**WORK ITEM**
Please return every line of the records below that contains the word "size".

=== Begin Enclosure ===

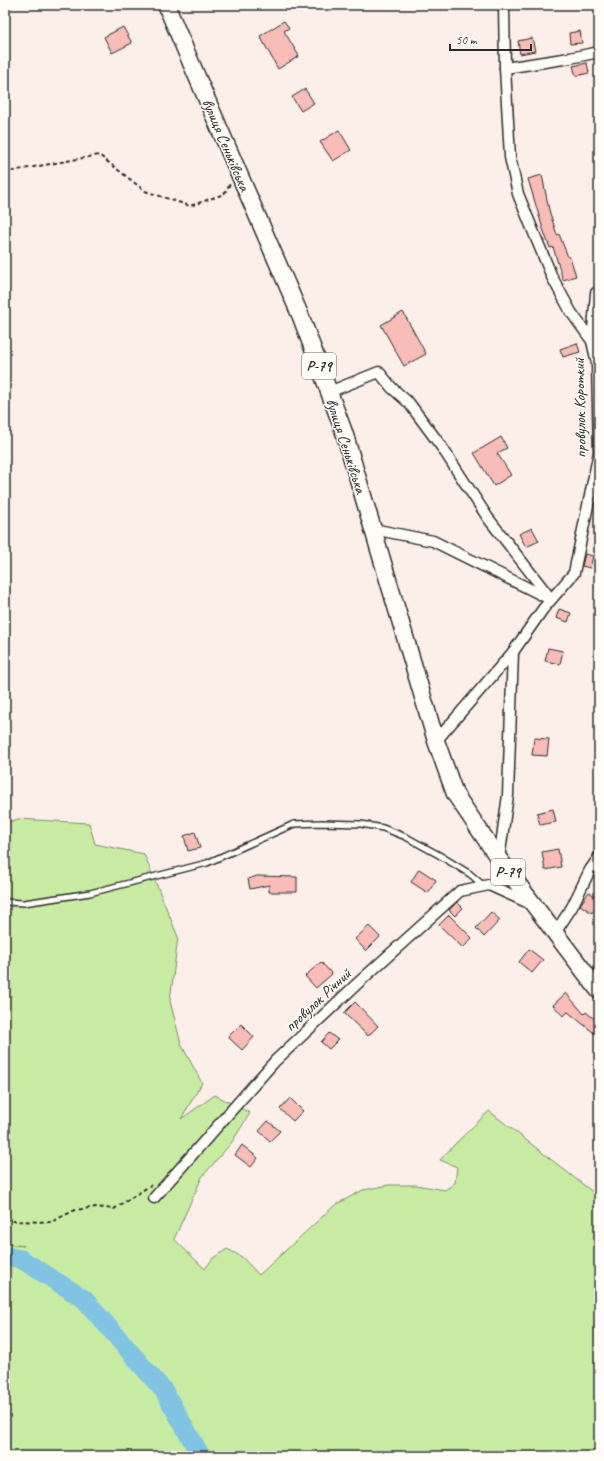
<svg xmlns="http://www.w3.org/2000/svg" width="604" height="1461" font-family="Caveat,sans-serif">
  <rect width="100%" height="100%" fill="#fcefea"/>
  <filter id="ink" filterUnits="userSpaceOnUse"><feTurbulence type="fractalNoise" baseFrequency=".025" numOctaves="2"/><feDisplacementMap in="SourceGraphic" scale="8" xChannelSelector="R" yChannelSelector="G"/><feConvolveMatrix kernelMatrix="1 2 1 2 8 2 1 2 1" color-interpolation-filters="sRGB"/></filter>
  <g filter="url(#ink)">
    <polygon fill="#c9eca5" stroke="#7a8c68" points="18,819 89,823 95,844 144,854 178,937 170,1001 181,1044 202,1083 181,1119 215,1095 250,1113 232,1142 202,1177 174,1239 205,1269 213,1258 227,1249 242,1257 259,1275 335,1205 363,1190 389,1185 416,1185 445,1190 455,1183 457,1167 440,1160 454,1145 489,1111 599,1197 599,1456 5,1456 5,1244 24,1246 5,1243 5,823"/>
    <g fill="none" stroke-linecap="round" stroke-linejoin="round">
      <polyline stroke="#81c3e2" stroke-width="19" points="5,1256 21,1259 84,1299 164,1391 201,1456"/>
    </g>
    <g fill="#f9bdb8" stroke="#2b2b2b">
      <polygon points="284,21 289,28 284,31 299,56 278,69 260,36"/>
      <polygon points="123,27 132,43 112,53 104,37"/>
      <polygon points="580,31 582,43 570,44 569,33"/>
      <polygon points="532,38 535,51 520,54 518,41"/>
      <polygon points="587,63 589,73 576,76 573,66"/>
      <polygon points="305,89 314,103 301,111 292,97"/>
      <polygon points="339,130 351,150 333,161 320,142"/>
      <polygon points="542,175 549,210 557,235 559,234 568,257 570,257 576,276 563,280 553,247 550,248 543,229 528,179"/>
      <polygon points="403,312 426,354 404,366 381,325"/>
      <polygon points="577,343 580,352 563,357 560,349"/>
      <polygon points="501,437 507,448 497,453 511,475 494,486 474,453"/>
      <polygon points="532,528 539,541 526,547 519,534"/>
      <polygon points="585,554 593,556 590,568 582,566"/>
      <polygon points="559,609 571,613 568,622 556,618"/>
      <polygon points="548,648 563,651 560,664 545,661"/>
      <polygon points="534,738 549,739 547,756 532,755"/>
      <polygon points="553,809 556,822 540,825 537,813"/>
      <polygon points="195,832 200,848 188,851 184,836"/>
      <polygon points="558,849 561,867 545,870 542,852"/>
      <polygon points="419,869 436,880 428,893 411,882"/>
      <polygon points="257,876 297,877 297,892 269,892 269,885 250,889 248,879"/>
      <polygon points="589,892 599,899 599,903 592,913 580,905"/>
      <polygon points="457,902 463,908 455,916 449,910"/>
      <polygon points="491,912 500,920 484,937 476,928"/>
      <polygon points="449,915 472,938 463,948 439,925"/>
      <polygon points="369,926 380,937 366,951 355,939"/>
      <polygon points="529,949 543,960 532,973 519,962"/>
      <polygon points="321,962 332,974 316,988 305,976"/>
      <polygon points="566,993 584,1014 586,1012 599,1023 599,1037 568,1012 563,1016 553,1005"/>
      <polygon points="355,1002 378,1026 368,1036 344,1013"/>
      <polygon points="241,1024 254,1037 242,1050 228,1037"/>
      <polygon points="329,1033 338,1040 329,1049 321,1042"/>
      <polygon points="290,1098 303,1111 293,1121 280,1109"/>
      <polygon points="268,1121 280,1131 270,1141 259,1131"/>
      <polygon points="242,1145 258,1158 251,1167 235,1155"/>
    </g>
    <g fill="none" stroke-linecap="round" stroke-linejoin="round">
      <g stroke="#2b2b2b" stroke-width="8">
        <polyline id="lane" points="5,902 24,903 90,893 207,863 294,824 321,823 361,824 383,828 406,837 439,855 470,874 484,886"/>
      </g>
      <g stroke="#2b2b2b" stroke-width="13">
        <g id="street">
          <polyline points="505,68 570,58 599,52"/>
          <polyline points="592,341 596,293 599,291"/>
          <polyline points="329,392 379,372 392,388 409,403 441,446 488,518 551,599"/>
          <polyline points="373,529 433,541 550,599"/>
          <polyline points="436,741 513,652 543,609 574,573 599,452 597,363 592,341 571,312 552,277 518,194 510,157 505,68 504,5"/>
          <polyline points="499,859 508,795 513,652"/>
          <polyline points="555,933 572,907 590,870 599,857"/>
          <polyline points="154,1198 275,1061 358,983 460,891 489,885 531,904"/>
        </g>
      </g>
      <g stroke="#2b2b2b" stroke-width="19">
        <polyline id="primary" points="166,5 301,317 344,432 436,741 455,794 499,859 599,991"/>
      </g>
      <g stroke="#2b2b2b" stroke-width="2" stroke-dasharray="4 3" stroke-linecap="butt">
        <polyline points="5,171 7,172 99,155 145,191 190,206 224,194 230,184"/>
        <polyline points="5,1219 12,1221 51,1222 75,1210 96,1207 114,1209 151,1185"/>
      </g>
      <use href="#lane" stroke="#fdfcf7" stroke-width="5"/>
      <use href="#street" stroke="#fdfcf7" stroke-width="10"/>
      <use href="#primary" stroke="#fdfcf7" stroke-width="16"/>
    </g>
  </g>
  <g text-anchor="middle" dominant-baseline="central" stroke-width="3" stroke-linejoin="round" paint-order="stroke">
    <g fill="#fdfcf7" stroke="#6a6a68" stroke-width="1">
      <rect x="302" y="353" width="34" height="26" rx="3"/>
      <rect x="491" y="859" width="34" height="26" rx="3"/>
    </g>
    <g font-size="15" font-weight="bold" fill="#2b2b2b">
      <text x="319" y="366">Р-79</text>
      <text x="508" y="872">Р-79</text>
    </g>
    <g font-size="16" fill="#2b2b2b" stroke="#fdfcf7">
      <text transform="translate(226 145) rotate(67)">вулиця Сенькiвська</text>
      <text transform="translate(580 408) rotate(-91)">провулок Короткий</text>
      <text transform="translate(346 446) rotate(72)">вулиця Сенькiвська</text>
      <text transform="translate(318 1000) rotate(-43)">провулок Рiчний</text>
    </g>
  </g>
  <rect width="604" height="1461" fill="none" stroke="#fdfcf7" stroke-width="20"/>
  <rect x="10" y="10" width="584" height="1441" fill="none" stroke="#2b2b2b" stroke-width="1.5" filter="url(#ink)"/>
  <path d="M450 44v6h81v-6" fill="none" stroke="#2b2b2b" stroke-width="2"/>
  <text x="456" y="44" font-size="12" fill="#2b2b2b" stroke="#fdfcf7" stroke-width="3" paint-order="stroke">50 m</text>
</svg>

=== End Enclosure ===

**WRITTEN REPLY**
    <g font-size="15" font-weight="bold" fill="#2b2b2b">
    <g font-size="16" fill="#2b2b2b" stroke="#fdfcf7">
  <text x="456" y="44" font-size="12" fill="#2b2b2b" stroke="#fdfcf7" stroke-width="3" paint-order="stroke">50 m</text>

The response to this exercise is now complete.